WORK TO BE COMPLETED: Copy every line in the rows below that contains the string "true". Case counts.

RECORDS FOR THE TASK:

◇ ◇ ◇ ◇ ◇

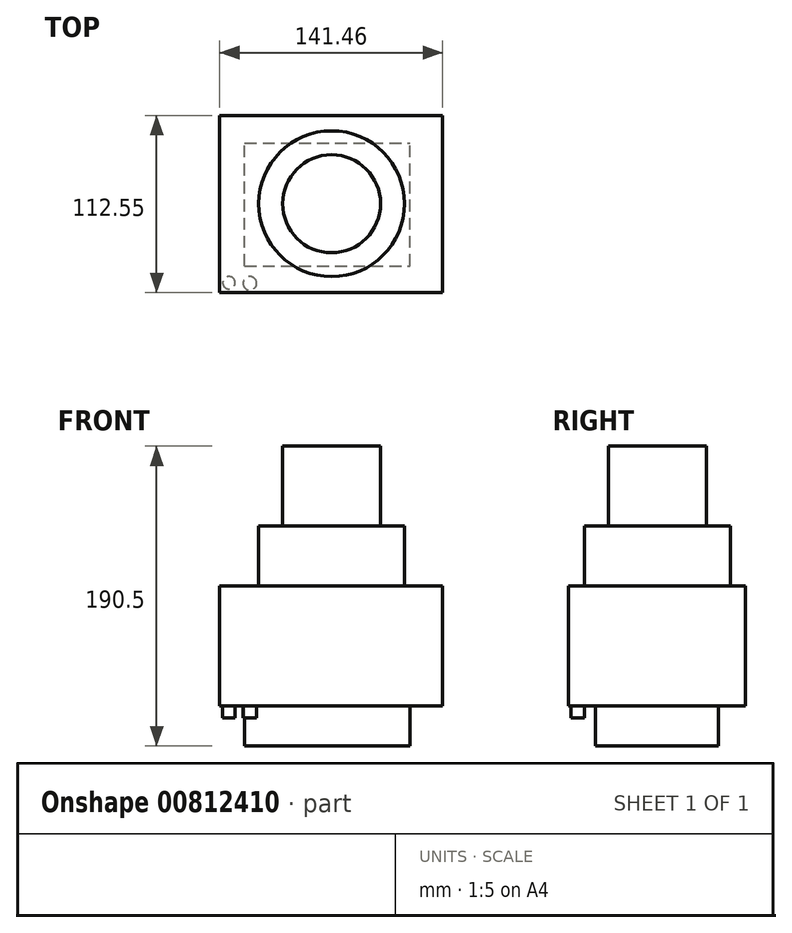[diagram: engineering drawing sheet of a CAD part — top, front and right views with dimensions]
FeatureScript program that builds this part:
annotation { "Feature Type Name" : "Feature", "Feature Type Description" : "" }
export const myFeature = defineFeature(function(context is Context, id is Id, definition is map)
    precondition{}
    {
        {
            var Q0;
            Q0=qCreatedBy(makeId("Top.planeOp"),FACE);
            var sketch = newSketch(context, id + "F0", { "sketchPlane" : qUnion([Q0])});
            skCircle(sketch, "E0", {"center": v(0, 0) * mm, "radius": 31.11 * mm});
            skSolve(sketch);
        }
        {
            var Q0;
            Q0 = qSketchRegion(id + "F0", true);
            extrude(context, id + "F1", {"entities" : qUnion([Q0]), "depth" : 50.8 * mm, "offsetDistance" : 25.4 * mm});
        }
        {
            var Q0;
            Q0=makeQuery(id+"F1.opExtrude","CAP_FACE",FACE,{"disambiguationData":[OSD([sQuery(id+"F0.wireOp",EDGE,"E0")])],"isStart":true});
            var sketch = newSketch(context, id + "F2", { "sketchPlane" : qUnion([Q0])});
            skCircle(sketch, "E1", {"center": v(0, 0) * mm, "radius": 46.31 * mm});
            skSolve(sketch);
        }
        {
            var Q0;
            Q0 = qSketchRegion(id + "F2", true);
            extrude(context, id + "F3", {"entities" : qUnion([Q0]), "depth" : 38.1 * mm, "offsetDistance" : 25.4 * mm});
        }
        {
            var Q0;
            Q0=makeQuery(id+"F3.opExtrude","CAP_FACE",FACE,{"disambiguationData":[OSD([sQuery(id+"F2.wireOp",EDGE,"E1")])],"isStart":false});
            var sketch = newSketch(context, id + "F4", { "sketchPlane" : qUnion([Q0])});
            skLineSegment(sketch, "E2.bottom", {"start": v(-71.02, 56.47) * mm, "end": v(70.44, 56.47) * mm});
            skLineSegment(sketch, "E2.top", {"start": v(-71.02, -56.08) * mm, "end": v(70.44, -56.08) * mm});
            skLineSegment(sketch, "E2.left", {"start": v(-71.02, 56.47) * mm, "end": v(-71.02, -56.08) * mm});
            skLineSegment(sketch, "E2.right", {"start": v(70.44, 56.47) * mm, "end": v(70.44, -56.08) * mm});
            skSolve(sketch);
        }
        {
            var Q0;
            Q0 = qSketchRegion(id + "F4", true);
            extrude(context, id + "F5", {"entities" : qUnion([Q0]), "depth" : 76.2 * mm, "offsetDistance" : 25.4 * mm});
        }
        {
            var Q0;
            Q0=makeQuery(id+"F5.opExtrude","CAP_FACE",FACE,{"disambiguationData":[OSD([sQuery(id+"F4.wireOp",EDGE,"E2.bottom"),sQuery(id+"F4.wireOp",EDGE,"E2.top"),sQuery(id+"F4.wireOp",EDGE,"E2.left"),sQuery(id+"F4.wireOp",EDGE,"E2.right")])],"isStart":false});
            var sketch = newSketch(context, id + "F6", { "sketchPlane" : qUnion([Q0])});
            skCircle(sketch, "E3", {"center": v(-65.16, 50.21) * mm, "radius": 3.99 * mm});
            skSolve(sketch);
        }
        {
            var Q0;
            Q0 = qSketchRegion(id + "F6", true);
            extrude(context, id + "F7", {"entities" : qUnion([Q0]), "depth" : 7.62 * mm, "offsetDistance" : 25.4 * mm});
        }
        {
            var Q0;
            Q0=makeQuery(id+"F5.opExtrude","CAP_FACE",FACE,{"disambiguationData":[OSD([sQuery(id+"F4.wireOp",EDGE,"E2.bottom"),sQuery(id+"F4.wireOp",EDGE,"E2.top"),sQuery(id+"F4.wireOp",EDGE,"E2.left"),sQuery(id+"F4.wireOp",EDGE,"E2.right")])],"isStart":false});
            var sketch = newSketch(context, id + "F8", { "sketchPlane" : qUnion([Q0])});
            skCircle(sketch, "E4", {"center": v(-51.87, 50.6) * mm, "radius": 4.32 * mm});
            skSolve(sketch);
        }
        {
            var Q0;
            Q0 = qSketchRegion(id + "F8", true);
            extrude(context, id + "F9", {"entities" : qUnion([Q0]), "depth" : 7.62 * mm, "offsetDistance" : 25.4 * mm});
        }
        {
            var Q0;
            Q0=makeQuery(id+"F5.opExtrude","CAP_FACE",FACE,{"disambiguationData":[OSD([sQuery(id+"F4.wireOp",EDGE,"E2.bottom"),sQuery(id+"F4.wireOp",EDGE,"E2.top"),sQuery(id+"F4.wireOp",EDGE,"E2.left"),sQuery(id+"F4.wireOp",EDGE,"E2.right")])],"isStart":false});
            var sketch = newSketch(context, id + "F10", { "sketchPlane" : qUnion([Q0])});
            skLineSegment(sketch, "E5.bottom", {"start": v(-55.2, 39.47) * mm, "end": v(49.73, 39.47) * mm});
            skLineSegment(sketch, "E5.top", {"start": v(-55.2, -38.69) * mm, "end": v(49.73, -38.69) * mm});
            skLineSegment(sketch, "E5.left", {"start": v(-55.2, 39.47) * mm, "end": v(-55.2, -38.69) * mm});
            skLineSegment(sketch, "E5.right", {"start": v(49.73, 39.47) * mm, "end": v(49.73, -38.69) * mm});
            skSolve(sketch);
        }
        {
            var Q0;
            Q0 = qSketchRegion(id + "F10", true);
            extrude(context, id + "F11", {"entities" : qUnion([Q0]), "depth" : 25.4 * mm, "offsetDistance" : 25.4 * mm});
        }
    });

◇ ◇ ◇ ◇ ◇

COMPLETED TASK:
            Q0 = qSketchRegion(id + "F0", true);
            Q0=makeQuery(id+"F1.opExtrude","CAP_FACE",FACE,{"disambiguationData":[OSD([sQuery(id+"F0.wireOp",EDGE,"E0")])],"isStart":true});
            Q0 = qSketchRegion(id + "F2", true);
            Q0 = qSketchRegion(id + "F4", true);
            Q0 = qSketchRegion(id + "F6", true);
            Q0 = qSketchRegion(id + "F8", true);
            Q0 = qSketchRegion(id + "F10", true);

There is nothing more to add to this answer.